Splice
- Company type: Private
- Available in: English
- Headquarters: New York City, New York, U.S.
- Area served: Worldwide
- Founders: Matt Aimonetti; Steve Martocci;
- Industry: Music Creation Software
- Website: splice.com
- Registration: Optional (required for creating and downloading projects)
- Launched: 9 October 2013; 12 years ago
- Current status: Active
- Written in: Go, Objective-C, C#, JavaScript

= Splice (platform) =

Cloud-based music platform

Splice is a cloud-based music creation platform founded by Matt Aimonetti and Steve Martocci which includes a sample library, audio plug-ins on a subscription basis, and integration with several digital audio workstations (DAWs). The program is available for MacOS, Windows, iOS and Android.

== History ==
The site and the MacOS version of Studio Splice was launched in private beta in October 2013. A Windows version was released a few months later and the offer became available to the public in September 2014. Splice Studio allows musicians to remotely collaborate through the cloud. The technology is compatible with several popular digital audio workstations (DAWs) programs including Ableton Live, Logic Pro X, FL Studio, Garageband, and Studio One.

Its subscription-based sample marketplace, Splice Sounds, was launched in 2015.

In 2016, Splice introduced Rent-To-Own, which allowed users to pay a monthly fee to access premium products like synths. The model enabled users to put their rental balance toward the ownership cost and own the product outright or move on to a new program without paying the full market price. The Rent-To-Own program expanded in 2017 to products like Ozone 8 and Neutron 2, prompting The Verge to proclaim: "Splice is making it much easier to buy expensive music production plugins".

In 2019, Splice launched its proprietary AI-driven feature Similar Sounds, giving users machine-learning based similarity search across the entire marketplace of audio samples. In November, the company introduced a mobile version of its app on iOS and Android.

In 2020 Splice launched the inaugural Splice Awards, recognizing artists in multiple categories, including "Splice Producer of the Year", "Splice Breakout Artist of the Year", "Splice New Standard", "Best Use of Splice Sounds" and "Best Sound Design". The Awards also recognized Splice's "Most Downloaded One Shot", "Most Downloaded Loop", and "Most Downloaded Pack & Vocal Pack".
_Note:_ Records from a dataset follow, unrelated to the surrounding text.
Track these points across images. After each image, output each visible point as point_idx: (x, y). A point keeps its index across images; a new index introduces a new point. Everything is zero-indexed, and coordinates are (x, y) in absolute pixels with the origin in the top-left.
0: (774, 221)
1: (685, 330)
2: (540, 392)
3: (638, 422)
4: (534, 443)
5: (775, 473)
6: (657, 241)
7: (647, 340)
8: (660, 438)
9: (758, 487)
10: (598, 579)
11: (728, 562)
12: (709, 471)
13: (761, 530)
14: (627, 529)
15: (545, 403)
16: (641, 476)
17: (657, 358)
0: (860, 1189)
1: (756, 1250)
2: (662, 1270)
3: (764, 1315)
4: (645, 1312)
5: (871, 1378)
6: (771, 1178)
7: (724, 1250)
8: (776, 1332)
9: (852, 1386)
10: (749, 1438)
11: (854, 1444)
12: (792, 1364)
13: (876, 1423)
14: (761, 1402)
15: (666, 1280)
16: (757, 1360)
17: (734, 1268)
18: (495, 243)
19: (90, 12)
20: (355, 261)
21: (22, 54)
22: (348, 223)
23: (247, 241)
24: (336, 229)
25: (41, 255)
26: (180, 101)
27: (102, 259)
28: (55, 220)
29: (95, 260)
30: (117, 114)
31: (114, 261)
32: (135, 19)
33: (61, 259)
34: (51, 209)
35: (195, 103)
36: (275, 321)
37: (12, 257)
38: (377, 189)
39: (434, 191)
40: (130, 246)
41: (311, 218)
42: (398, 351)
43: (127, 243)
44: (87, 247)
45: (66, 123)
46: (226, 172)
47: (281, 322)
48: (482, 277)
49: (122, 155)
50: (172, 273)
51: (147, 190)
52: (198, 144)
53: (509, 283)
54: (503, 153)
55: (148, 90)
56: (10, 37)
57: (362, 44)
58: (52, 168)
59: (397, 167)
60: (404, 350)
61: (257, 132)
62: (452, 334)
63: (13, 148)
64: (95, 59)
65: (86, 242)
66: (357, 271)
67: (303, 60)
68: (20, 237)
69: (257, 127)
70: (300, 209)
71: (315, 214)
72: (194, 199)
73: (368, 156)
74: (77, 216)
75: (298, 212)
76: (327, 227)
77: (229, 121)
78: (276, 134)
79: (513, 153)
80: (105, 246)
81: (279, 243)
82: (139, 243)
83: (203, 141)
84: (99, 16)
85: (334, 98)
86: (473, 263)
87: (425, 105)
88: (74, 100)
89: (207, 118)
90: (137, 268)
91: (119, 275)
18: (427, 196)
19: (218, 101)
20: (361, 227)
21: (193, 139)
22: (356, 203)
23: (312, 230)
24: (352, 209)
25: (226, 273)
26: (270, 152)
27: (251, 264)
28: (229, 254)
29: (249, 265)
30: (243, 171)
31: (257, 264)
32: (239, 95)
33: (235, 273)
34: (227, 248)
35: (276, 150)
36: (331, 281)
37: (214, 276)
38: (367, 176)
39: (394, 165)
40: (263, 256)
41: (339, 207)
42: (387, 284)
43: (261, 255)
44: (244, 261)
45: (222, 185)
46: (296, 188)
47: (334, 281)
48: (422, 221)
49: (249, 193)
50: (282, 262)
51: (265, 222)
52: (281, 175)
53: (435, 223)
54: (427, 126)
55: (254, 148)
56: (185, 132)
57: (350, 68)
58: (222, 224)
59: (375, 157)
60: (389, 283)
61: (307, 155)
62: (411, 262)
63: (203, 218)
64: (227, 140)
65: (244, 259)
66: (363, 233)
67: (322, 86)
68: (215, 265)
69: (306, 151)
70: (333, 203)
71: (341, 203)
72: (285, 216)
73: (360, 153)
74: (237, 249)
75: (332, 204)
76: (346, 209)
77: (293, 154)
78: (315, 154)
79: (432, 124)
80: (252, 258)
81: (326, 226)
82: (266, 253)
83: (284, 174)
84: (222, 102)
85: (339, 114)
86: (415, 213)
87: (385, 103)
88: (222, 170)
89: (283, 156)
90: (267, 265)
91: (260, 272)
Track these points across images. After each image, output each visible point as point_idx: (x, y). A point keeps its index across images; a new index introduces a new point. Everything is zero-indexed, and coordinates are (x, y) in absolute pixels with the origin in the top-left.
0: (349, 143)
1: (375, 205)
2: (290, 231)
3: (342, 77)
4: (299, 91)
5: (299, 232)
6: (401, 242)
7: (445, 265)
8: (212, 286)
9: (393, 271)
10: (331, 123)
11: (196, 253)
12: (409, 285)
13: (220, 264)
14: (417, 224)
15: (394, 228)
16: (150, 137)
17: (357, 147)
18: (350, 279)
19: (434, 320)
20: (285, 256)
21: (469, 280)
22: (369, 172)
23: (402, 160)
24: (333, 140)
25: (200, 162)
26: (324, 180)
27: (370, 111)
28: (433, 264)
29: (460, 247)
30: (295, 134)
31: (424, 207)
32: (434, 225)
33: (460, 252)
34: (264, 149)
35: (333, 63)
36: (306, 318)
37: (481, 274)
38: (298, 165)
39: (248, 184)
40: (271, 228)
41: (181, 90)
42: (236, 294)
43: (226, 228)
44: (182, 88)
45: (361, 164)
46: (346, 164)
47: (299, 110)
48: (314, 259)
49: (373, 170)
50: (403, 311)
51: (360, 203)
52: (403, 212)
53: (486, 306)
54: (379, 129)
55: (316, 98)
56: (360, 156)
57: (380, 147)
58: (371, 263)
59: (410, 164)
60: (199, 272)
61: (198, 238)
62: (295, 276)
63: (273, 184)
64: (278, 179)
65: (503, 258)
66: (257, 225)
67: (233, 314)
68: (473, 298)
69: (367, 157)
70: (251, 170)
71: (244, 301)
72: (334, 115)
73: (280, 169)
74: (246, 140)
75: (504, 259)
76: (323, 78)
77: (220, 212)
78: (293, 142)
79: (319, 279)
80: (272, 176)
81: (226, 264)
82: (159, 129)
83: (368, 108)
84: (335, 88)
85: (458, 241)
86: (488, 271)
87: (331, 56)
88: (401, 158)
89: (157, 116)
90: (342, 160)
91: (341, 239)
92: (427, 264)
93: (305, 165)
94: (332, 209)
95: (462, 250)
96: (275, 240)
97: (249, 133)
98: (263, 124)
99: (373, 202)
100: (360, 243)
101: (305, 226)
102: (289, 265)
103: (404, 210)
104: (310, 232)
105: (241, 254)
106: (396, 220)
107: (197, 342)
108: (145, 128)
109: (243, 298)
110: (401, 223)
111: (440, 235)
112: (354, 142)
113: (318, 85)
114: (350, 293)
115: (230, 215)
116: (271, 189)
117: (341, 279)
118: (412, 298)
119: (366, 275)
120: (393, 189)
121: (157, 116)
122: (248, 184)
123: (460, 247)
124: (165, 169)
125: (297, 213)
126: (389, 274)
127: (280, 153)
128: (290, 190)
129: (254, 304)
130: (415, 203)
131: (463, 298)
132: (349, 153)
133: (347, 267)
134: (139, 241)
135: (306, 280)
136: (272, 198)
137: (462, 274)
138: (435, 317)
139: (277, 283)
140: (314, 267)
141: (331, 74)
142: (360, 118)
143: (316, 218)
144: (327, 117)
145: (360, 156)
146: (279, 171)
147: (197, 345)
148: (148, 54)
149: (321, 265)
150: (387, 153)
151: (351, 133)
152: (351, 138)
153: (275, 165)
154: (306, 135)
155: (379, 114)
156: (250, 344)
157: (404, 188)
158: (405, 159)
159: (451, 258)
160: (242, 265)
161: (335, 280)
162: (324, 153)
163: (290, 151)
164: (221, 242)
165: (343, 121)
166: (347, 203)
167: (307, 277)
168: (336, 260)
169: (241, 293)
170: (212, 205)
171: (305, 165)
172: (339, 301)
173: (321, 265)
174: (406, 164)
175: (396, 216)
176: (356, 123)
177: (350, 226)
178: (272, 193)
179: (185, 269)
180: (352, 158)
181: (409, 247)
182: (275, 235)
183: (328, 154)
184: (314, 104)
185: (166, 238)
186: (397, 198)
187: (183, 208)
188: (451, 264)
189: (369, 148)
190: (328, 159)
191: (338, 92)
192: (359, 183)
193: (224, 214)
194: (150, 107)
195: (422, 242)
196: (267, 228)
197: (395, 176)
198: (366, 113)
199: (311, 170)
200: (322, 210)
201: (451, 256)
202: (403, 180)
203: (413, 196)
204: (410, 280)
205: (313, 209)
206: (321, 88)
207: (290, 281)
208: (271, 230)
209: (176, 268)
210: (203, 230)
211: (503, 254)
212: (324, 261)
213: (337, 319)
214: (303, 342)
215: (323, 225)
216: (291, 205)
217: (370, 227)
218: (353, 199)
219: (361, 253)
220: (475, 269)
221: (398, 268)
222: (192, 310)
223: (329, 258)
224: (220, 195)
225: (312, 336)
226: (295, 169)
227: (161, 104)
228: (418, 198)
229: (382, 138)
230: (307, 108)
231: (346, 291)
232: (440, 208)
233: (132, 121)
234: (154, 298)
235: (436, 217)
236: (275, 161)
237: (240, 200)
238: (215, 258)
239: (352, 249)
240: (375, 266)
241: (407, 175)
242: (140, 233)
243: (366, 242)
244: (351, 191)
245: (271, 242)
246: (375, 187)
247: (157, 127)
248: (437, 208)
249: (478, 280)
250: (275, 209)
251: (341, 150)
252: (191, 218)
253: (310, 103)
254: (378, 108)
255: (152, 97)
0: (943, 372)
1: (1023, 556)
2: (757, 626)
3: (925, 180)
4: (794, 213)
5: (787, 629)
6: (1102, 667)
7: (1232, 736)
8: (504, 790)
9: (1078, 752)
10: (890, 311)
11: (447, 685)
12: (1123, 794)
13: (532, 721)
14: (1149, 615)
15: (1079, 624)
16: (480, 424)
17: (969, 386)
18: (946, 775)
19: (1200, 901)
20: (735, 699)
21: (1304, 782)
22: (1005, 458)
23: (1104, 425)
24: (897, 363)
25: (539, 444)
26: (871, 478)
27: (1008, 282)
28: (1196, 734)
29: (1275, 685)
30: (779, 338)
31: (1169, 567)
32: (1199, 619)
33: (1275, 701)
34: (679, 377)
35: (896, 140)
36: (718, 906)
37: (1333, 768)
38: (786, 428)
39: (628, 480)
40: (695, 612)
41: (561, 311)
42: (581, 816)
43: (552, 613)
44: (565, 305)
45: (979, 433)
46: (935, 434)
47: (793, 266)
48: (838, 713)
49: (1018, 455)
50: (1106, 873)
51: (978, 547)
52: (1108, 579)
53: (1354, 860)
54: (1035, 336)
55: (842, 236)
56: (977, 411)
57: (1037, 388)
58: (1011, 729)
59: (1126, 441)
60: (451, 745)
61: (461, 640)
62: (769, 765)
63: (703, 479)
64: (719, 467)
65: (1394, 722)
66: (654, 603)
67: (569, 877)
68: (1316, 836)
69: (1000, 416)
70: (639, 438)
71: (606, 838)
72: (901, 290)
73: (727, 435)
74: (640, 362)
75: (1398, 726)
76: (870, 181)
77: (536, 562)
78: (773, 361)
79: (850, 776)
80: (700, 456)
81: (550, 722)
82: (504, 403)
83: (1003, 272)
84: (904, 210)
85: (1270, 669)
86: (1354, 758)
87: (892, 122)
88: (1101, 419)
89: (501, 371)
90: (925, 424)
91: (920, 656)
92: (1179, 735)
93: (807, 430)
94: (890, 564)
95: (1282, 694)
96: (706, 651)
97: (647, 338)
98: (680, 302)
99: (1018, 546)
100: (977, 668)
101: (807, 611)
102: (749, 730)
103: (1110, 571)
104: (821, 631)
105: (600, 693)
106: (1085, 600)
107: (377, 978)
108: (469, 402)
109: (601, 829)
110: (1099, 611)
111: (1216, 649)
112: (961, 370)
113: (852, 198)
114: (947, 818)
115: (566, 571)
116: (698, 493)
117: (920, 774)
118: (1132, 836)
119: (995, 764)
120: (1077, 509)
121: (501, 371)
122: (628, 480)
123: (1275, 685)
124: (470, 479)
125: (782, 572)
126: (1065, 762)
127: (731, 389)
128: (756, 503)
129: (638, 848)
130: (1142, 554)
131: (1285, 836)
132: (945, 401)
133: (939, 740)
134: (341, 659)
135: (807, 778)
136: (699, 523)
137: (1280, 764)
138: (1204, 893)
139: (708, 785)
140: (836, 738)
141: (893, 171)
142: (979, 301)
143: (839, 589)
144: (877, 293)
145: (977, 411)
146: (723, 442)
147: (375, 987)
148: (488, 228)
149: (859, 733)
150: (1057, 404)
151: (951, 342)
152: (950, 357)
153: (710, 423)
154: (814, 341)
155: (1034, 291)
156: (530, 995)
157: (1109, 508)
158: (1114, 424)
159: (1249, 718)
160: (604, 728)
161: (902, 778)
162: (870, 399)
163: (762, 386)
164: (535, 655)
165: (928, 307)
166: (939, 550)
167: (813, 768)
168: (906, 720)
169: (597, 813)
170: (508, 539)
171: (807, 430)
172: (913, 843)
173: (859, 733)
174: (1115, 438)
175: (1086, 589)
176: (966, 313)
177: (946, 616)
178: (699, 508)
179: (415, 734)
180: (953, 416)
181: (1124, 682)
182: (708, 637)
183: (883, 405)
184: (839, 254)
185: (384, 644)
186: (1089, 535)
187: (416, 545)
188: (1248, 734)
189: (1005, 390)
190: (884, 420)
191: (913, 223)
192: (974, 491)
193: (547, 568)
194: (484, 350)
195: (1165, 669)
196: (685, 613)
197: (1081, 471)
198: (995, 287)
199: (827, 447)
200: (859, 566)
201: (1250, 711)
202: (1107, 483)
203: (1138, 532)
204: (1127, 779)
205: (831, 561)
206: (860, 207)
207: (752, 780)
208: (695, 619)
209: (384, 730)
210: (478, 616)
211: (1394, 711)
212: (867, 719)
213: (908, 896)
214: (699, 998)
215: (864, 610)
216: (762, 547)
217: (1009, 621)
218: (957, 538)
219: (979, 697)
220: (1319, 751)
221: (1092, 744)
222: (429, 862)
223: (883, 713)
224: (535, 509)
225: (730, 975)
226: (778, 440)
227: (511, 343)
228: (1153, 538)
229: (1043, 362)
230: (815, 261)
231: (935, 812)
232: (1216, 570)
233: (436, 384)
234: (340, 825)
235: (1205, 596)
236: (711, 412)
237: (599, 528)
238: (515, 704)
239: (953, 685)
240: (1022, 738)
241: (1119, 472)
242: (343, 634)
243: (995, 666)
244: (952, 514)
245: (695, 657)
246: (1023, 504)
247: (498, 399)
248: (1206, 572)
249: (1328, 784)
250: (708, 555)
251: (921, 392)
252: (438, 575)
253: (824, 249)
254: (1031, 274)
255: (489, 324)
In June 2021, Splice launched Skills and Connected Instruments with their new Creator Plans. In May 2022, Steve Martocci stepped down as CEO and transitioned to the company's executive chairman and chief strategy officer. Kakul Srivastava was named Splice's new CEO.

In March 2023 Splice announced it was closing its Studio collaboration platform.

In April 2025 Splice acquired British music technology company, Spitfire Audio.

==Funding==
In October 2013, Splice raised $2.75 million in a seed funding round led by Union Square Ventures with participation from True Ventures, Lerer Ventures, SV Angel, First Round Capital, Code Advisors, Rob Wiesenthal, David Tisch and Seth Goldstein. Splice raised an additional $4.5 in funding from a Series A round led by True Ventures with participation from Scooter Braun, Tiësto, Steve Angello, AM Only, WME, Plus Eight Equity Fund LP and existing investors including Union Square Ventures in 2014. Splice raised $35 million in a Series B round of funding led by Draper Fisher Jurvetson in 2017. A$57.7 million Series C round followed in 2019, co-led by Union Square Ventures and True Ventures with participation from DFJ Growth, Flybridge, Lerer Hippeau, LionTree, Founders Circle Capital and Matt Pincus. In February 2021, Splice raised a $55 million series D round led by Goldman Sachs, with additional participation from the venture firm Music. The latest round brought the company's total funding to more than $150 million and estimated valuation to nearly $500 million.

==Commercial usage==
In 2018, Zedd & Grey's single "The Middle" (feat. Maren Morris) featured sounds from Grey's Singular Sounds sample label. The song was nominated for three Grammy Awards and was certified 3× Platinum by the RIAA in 2019. Other notable Top 40 hits to feature Splice samples include Ariana Grande's “Break Up With Your Girlfriend, I’m Bored,” Lil Nas X's “Panini,” Dua Lipa's “Don’t Start Now,” Bad Bunny's “Dakiti” and Shane Codd's "Get Out My Head".

In February 2020, the song "Running Over" was released by Justin Bieber. His producers had used a sample from Splice created by UK producer Laxcity. Musician Asher Monroe accused Bieber of stealing the melody from his 2019 song "Synergy". However, the sound came from the same Laxcity sample pack used by Bieber. The Verge stated, "Justin Bieber was accused of stealing a melody, but it’s actually a royalty-free sample you can buy online."

On April 11, 2024, Sabrina Carpenter released the critically acclaimed song, "Espresso". The song features multiple loops from the Splice sample pack "Oliver: Power Tools Sample Pack III", created by Oliver.